Strategy, 101.

Somewhere out there, early on a January morning, a seller has already been awake for hours. He's staring at a number - his sales goal for the next several months. His company has a solid product, not a dominant one.

His managers try to motivate and support, but only being a year or two in management themselves they can tell him to 'be more strategic' but can't really tell him how. Here's how.

Triage. What are the factors that make one prospect more likely than another to become a customer? Are they cranking up spending this quarter? Do you have even one 'truth teller' at the agency or client who could give you the straight story? Do their preferred metrics and buying style align at all with your offerings? Have they been a customer before? If you answer yes to all or most of these questions, these are your focus accounts - your A's. All no's? It's a C; drop it. Mixed results? It's a B, so set it aside for work later.

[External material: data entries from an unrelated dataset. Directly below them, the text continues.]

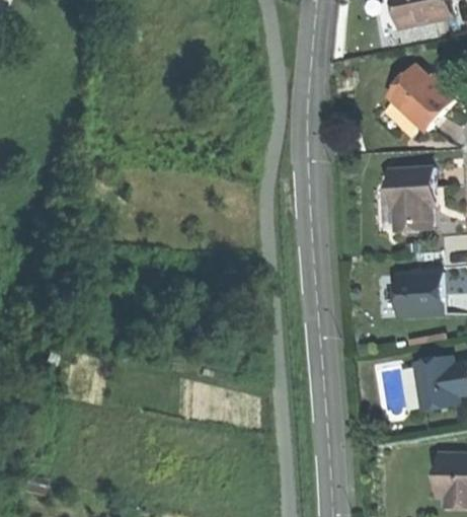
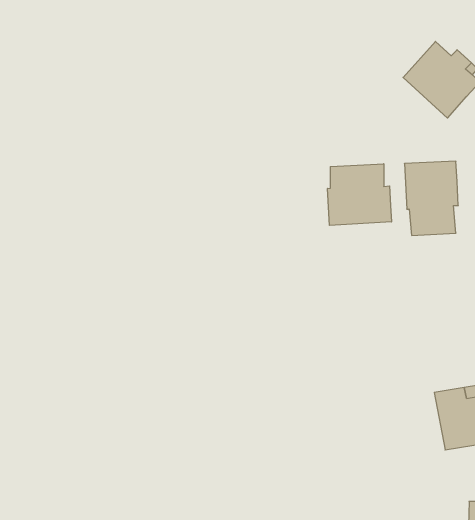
building: none -> [328,164,391,225]
building: [394,273,442,316] -> none

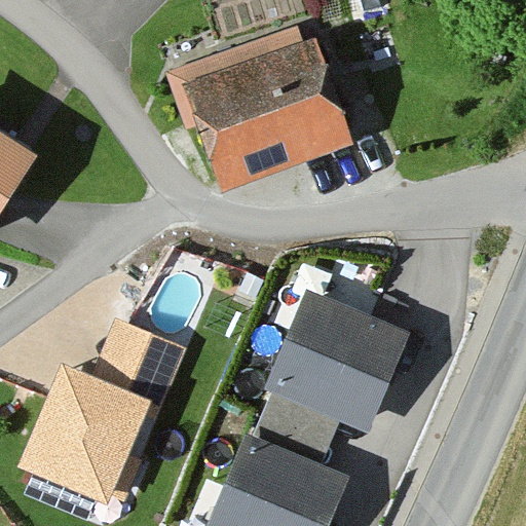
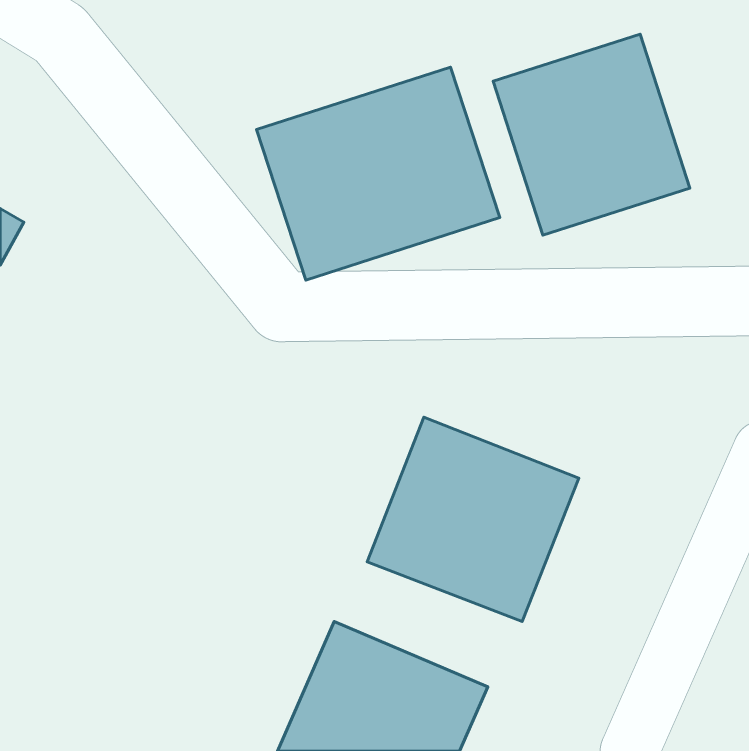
building: none -> [493,34,690,235]
building: [17,321,192,510] -> none

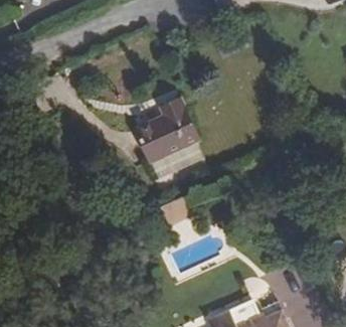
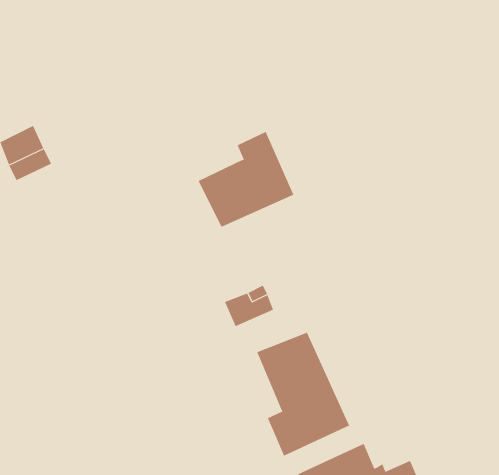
building: none -> [256,332,350,456]

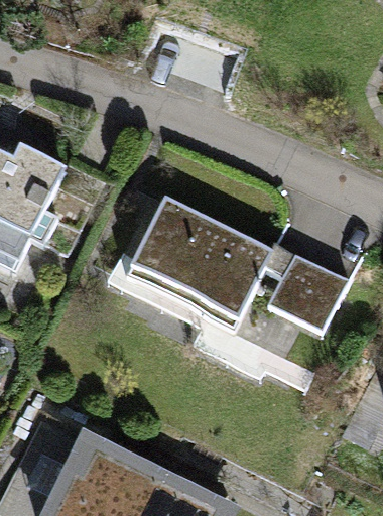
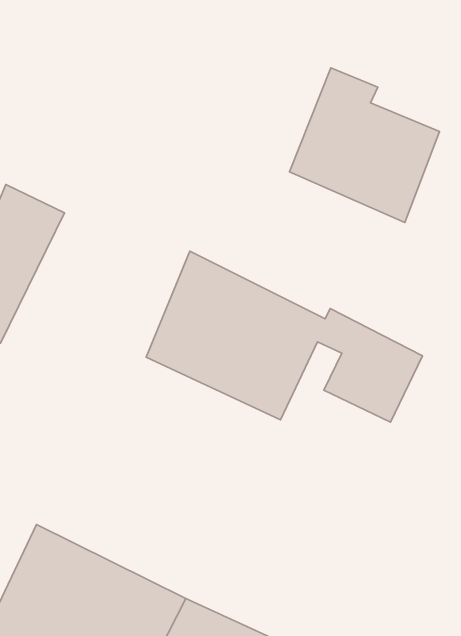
building: none -> [289,68,439,222]

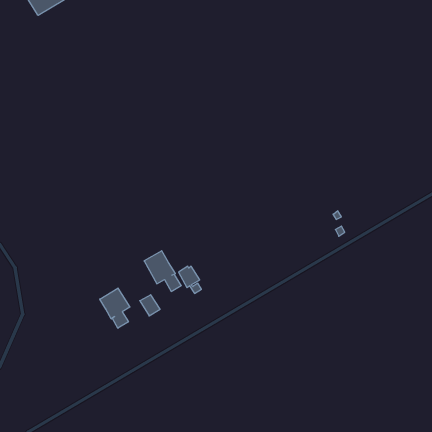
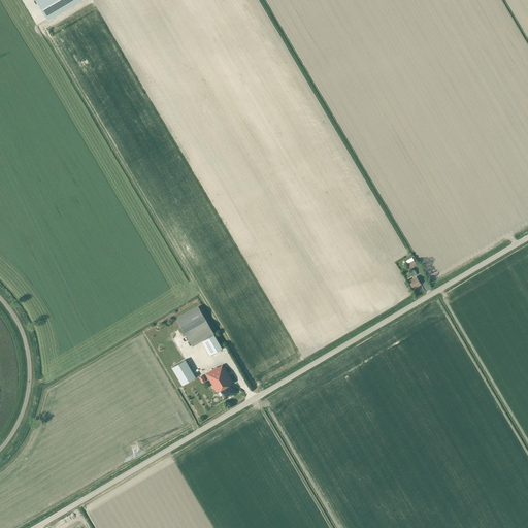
building: [179,266,201,293] -> [205,365,233,398]
building: [100,288,130,328] -> none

Decide What You Control. It's easy to waste time lamenting what you don't have, what a competitor might be doing, or how bad the decision making is at the agency. Instead, inventory those things you can control. They are: (1) your intent - are you really out to do a great job for the customer? (2) your POV on the customer's business situation - not just what you know but what you think is important; (3) the agenda for your meetings - a good answer for "why are we here today?" (Hint: if it's about 'updating' the customer, 'introducing them' to your product or 'learning more' about their challenges, you will lose); (4) the quality of your recommendation; stop with the big capabilities deck; nobody cares. Decide what combination of products and services will help this client at this moment in time. If you tell 'em everything, you're telling 'em nothing.

Start in the Middle. In between the CMO and the media planning team, there are a lot of people who can help you: account owners at the agency... strategic planning... group VPs... functional specialists at the client. Put away your pitch for a while and start teeing up honest conversations and email exchanges with these people.

Ask Better Questions. Ask questions customers can say "no" to. Will you buy from me? Do we have your commitment? Do we really have a chance here? Hope is too often the opposite of clarity. What you want to constantly be asking is Where do we really stand? and What can we do to keep moving forward?

Stop Waiting. If things are not closing because you're constantly waiting on something - a product feature, a call back, a change in the budgeting process - then you're not making a difference. You can wait till things calm down, till you get through your inbox, till the weather changes. Or you can simply act. Take chances, try one new thing each day. Ask forgiveness, not permission.

It may turn out that the one you've been waiting for is you.